─── Quoted passage

As CEO of Skyhigh Security (formerly McAfee Enterprise Cloud), and a former executive at Cisco, Gee Rittenhouse cultivates learning organizations that consistently test their strategic hypotheses to reinforce accountability and build confidence.
In a recent executive conversation with WorkBoard CEO and Co-founder Deidre Paknad, he shared how as a leader, he leverages OKRs to drive accountability, strategy execution, and cultural transformation.
We’re excited to pass along a few top highlights from the conversation, but you should still check out the full replay to hear more from Gee on how he implements OKRs to drive transparency and alignment across teams while empowering people and ensuring they understand how their work contributes to moving the business forward.
At Cisco, one of the largest multi-functional companies in the world, using OKRs helped gain alignment across functions so that everyone was interpreting the strategy in the same way and executing on it constructively, he said.
For any company, building and sustaining momentum is critical.
“There’s the old adage that if you do 1% every day, you don't realize at the end how much ground you've covered. But if you don't do that in a coherent way, you've done 1% every day in a random direction,” said Gee, the former SVP of Cisco’s Security Business Group.
“We would do employee engagement surveys and a common level of feedback was that they did not understand the strategy or how their work contributed to the strategy,” Gee said. “We realized very quickly we were aligned on the strategy on a page, but we weren't aligned in execution.”
“OKRs provide that clarity from the top,” he said. Then, at every level, as teams set their OKRS in the context of their work they understand how it contributes to the organization’s priorities, providing context for the entire organization.
“OKRs help everyone see where they are in the business and where they have to go in order for the overall business to be successful,” he said. “They not only provide the alignment so that you have visibility, but you're aligned in objectives, you’re aligned in what's important, you're aligned in the accountability between two groups or multiple groups.”
Every organization has a strategy to win and to grow.
“Then you realize, wait a second, we grew, but not in that market and not with that product,” Gee said. “We didn't quite understand it the way we thought we did.”
Introducing the OKR construct as part of a digital operating rhythm prompts the introspection and conversations needed to gain that understanding and to challenge assumptions.

──────

## Problem description
Write out the part of the OKR leadership article that opens with "In a recent" and closes with "momentum is critical.", swapping "OKRs" for "objectives and key results". You won't need the listing for anything here.

─── Given data

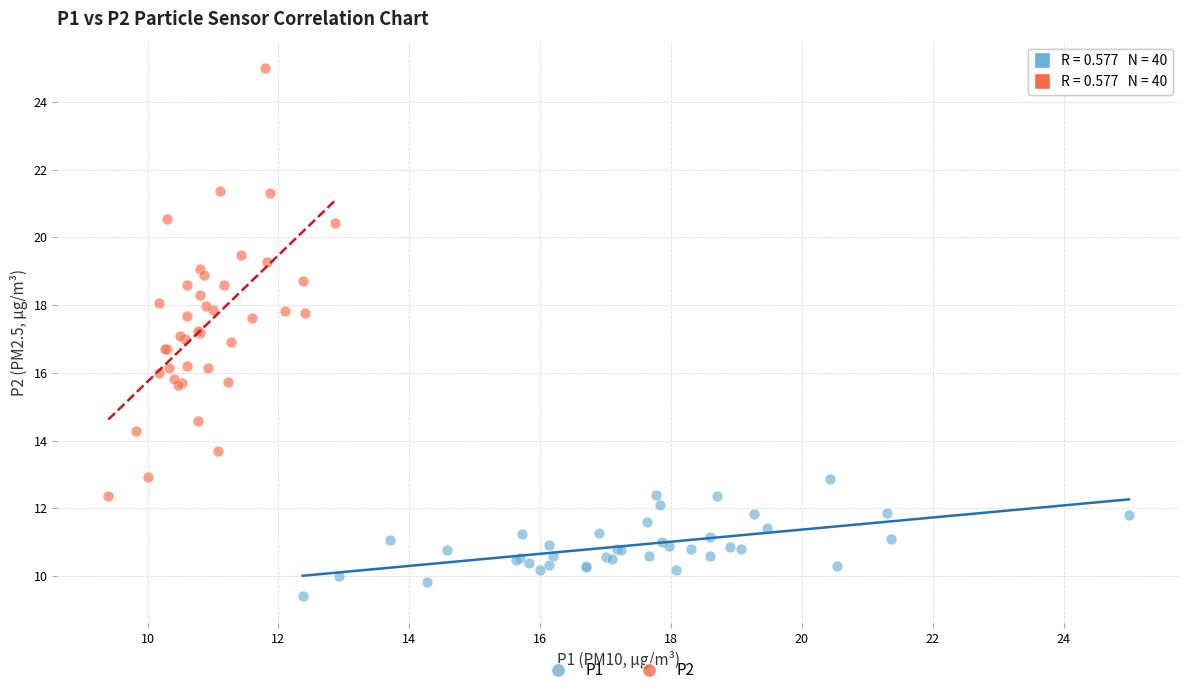

Which series contains the highest Y value?

P2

──────

## Worked solution
In a recent executive conversation with WorkBoard CEO and Co-founder Deidre Paknad, he shared how as a leader, he leverages objectives and key results to drive accountability, strategy execution, and cultural transformation.
We’re excited to pass along a few top highlights from the conversation, but you should still check out the full replay to hear more from Gee on how he implements objectives and key results to drive transparency and alignment across teams while empowering people and ensuring they understand how their work contributes to moving the business forward.
At Cisco, one of the largest multi-functional companies in the world, using objectives and key results helped gain alignment across functions so that everyone was interpreting the strategy in the same way and executing on it constructively, he said.
For any company, building and sustaining momentum is critical.